> [Exercise] For this task, copy the data that follows exactly, keeping every character.

══ Data records

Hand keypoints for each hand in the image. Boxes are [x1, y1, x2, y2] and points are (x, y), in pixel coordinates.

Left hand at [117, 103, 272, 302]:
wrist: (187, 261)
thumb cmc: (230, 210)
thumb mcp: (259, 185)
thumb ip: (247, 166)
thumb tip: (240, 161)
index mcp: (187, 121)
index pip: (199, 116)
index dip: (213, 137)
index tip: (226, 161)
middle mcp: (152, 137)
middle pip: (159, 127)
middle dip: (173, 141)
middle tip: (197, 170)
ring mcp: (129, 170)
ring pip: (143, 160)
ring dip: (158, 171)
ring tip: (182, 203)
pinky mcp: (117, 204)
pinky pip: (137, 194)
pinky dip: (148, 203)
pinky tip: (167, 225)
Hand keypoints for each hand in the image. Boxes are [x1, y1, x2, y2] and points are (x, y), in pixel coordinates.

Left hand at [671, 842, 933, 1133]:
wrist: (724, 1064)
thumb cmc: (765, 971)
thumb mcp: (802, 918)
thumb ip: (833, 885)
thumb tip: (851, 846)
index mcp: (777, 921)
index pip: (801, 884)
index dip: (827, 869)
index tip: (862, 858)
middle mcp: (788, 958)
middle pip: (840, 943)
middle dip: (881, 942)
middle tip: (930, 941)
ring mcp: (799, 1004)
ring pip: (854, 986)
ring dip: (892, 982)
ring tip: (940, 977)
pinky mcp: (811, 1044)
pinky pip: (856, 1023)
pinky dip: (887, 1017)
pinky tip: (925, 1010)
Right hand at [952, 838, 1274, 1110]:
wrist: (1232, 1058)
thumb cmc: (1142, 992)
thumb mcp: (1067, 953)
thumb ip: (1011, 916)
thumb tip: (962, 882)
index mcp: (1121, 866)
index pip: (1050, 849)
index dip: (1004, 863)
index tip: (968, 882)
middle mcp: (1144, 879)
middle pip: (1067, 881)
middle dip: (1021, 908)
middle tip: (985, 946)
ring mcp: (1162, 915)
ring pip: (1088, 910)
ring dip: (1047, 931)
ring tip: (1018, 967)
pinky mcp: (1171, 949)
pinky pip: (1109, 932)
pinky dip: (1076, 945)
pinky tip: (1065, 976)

════

> [Output below]
Hand keypoints for each hand in the image. Boxes are [x1, y1, x2, y2] and points are (x, y), in pixel coordinates.

Left hand at [117, 103, 272, 302]:
wrist: (187, 261)
thumb cmc: (230, 210)
thumb mcp: (259, 185)
thumb ip: (247, 166)
thumb tip: (240, 161)
index mcp: (187, 121)
index pip: (199, 116)
index dip: (213, 137)
index tip: (226, 161)
middle mcp: (152, 137)
middle pip: (159, 127)
middle dip: (173, 141)
middle tip: (197, 170)
ring mcp: (129, 170)
ring pip: (143, 160)
ring dip: (158, 171)
ring tip: (182, 203)
pinky mcp: (117, 204)
pinky pip: (137, 194)
pinky dip: (148, 203)
pinky tip: (167, 225)
Hand keypoints for each hand in the image. Boxes are [x1, y1, x2, y2] and points are (x, y), in pixel coordinates.

Left hand at [671, 842, 933, 1133]:
wrist: (724, 1064)
thumb cmc: (765, 971)
thumb mcp: (802, 918)
thumb ip: (833, 885)
thumb tip: (851, 846)
index mcp: (777, 921)
index pip: (801, 884)
index dip: (827, 869)
index tip: (862, 858)
middle mcp: (788, 958)
middle pip: (840, 943)
middle dip: (881, 942)
middle tip: (930, 941)
ring mcp: (799, 1004)
ring pip: (854, 986)
ring dip: (892, 982)
ring tip: (940, 977)
pinky mcp: (811, 1044)
pinky pip: (856, 1023)
pinky dip: (887, 1017)
pinky tip: (925, 1010)
Right hand at [952, 838, 1274, 1110]:
wrist: (1232, 1058)
thumb cmc: (1142, 992)
thumb mcp: (1067, 953)
thumb ip: (1011, 916)
thumb tip: (962, 882)
index mcp: (1121, 866)
index pip: (1050, 849)
index dip: (1004, 863)
index tip: (968, 882)
middle mcp: (1144, 879)
middle pip: (1067, 881)
middle dip: (1021, 908)
middle tip: (985, 946)
ring mcp: (1162, 915)
ring pip: (1088, 910)
ring dip: (1047, 931)
ring tip: (1018, 967)
pinky mcp: (1171, 949)
pinky pip: (1109, 932)
pinky dip: (1076, 945)
pinky tip: (1065, 976)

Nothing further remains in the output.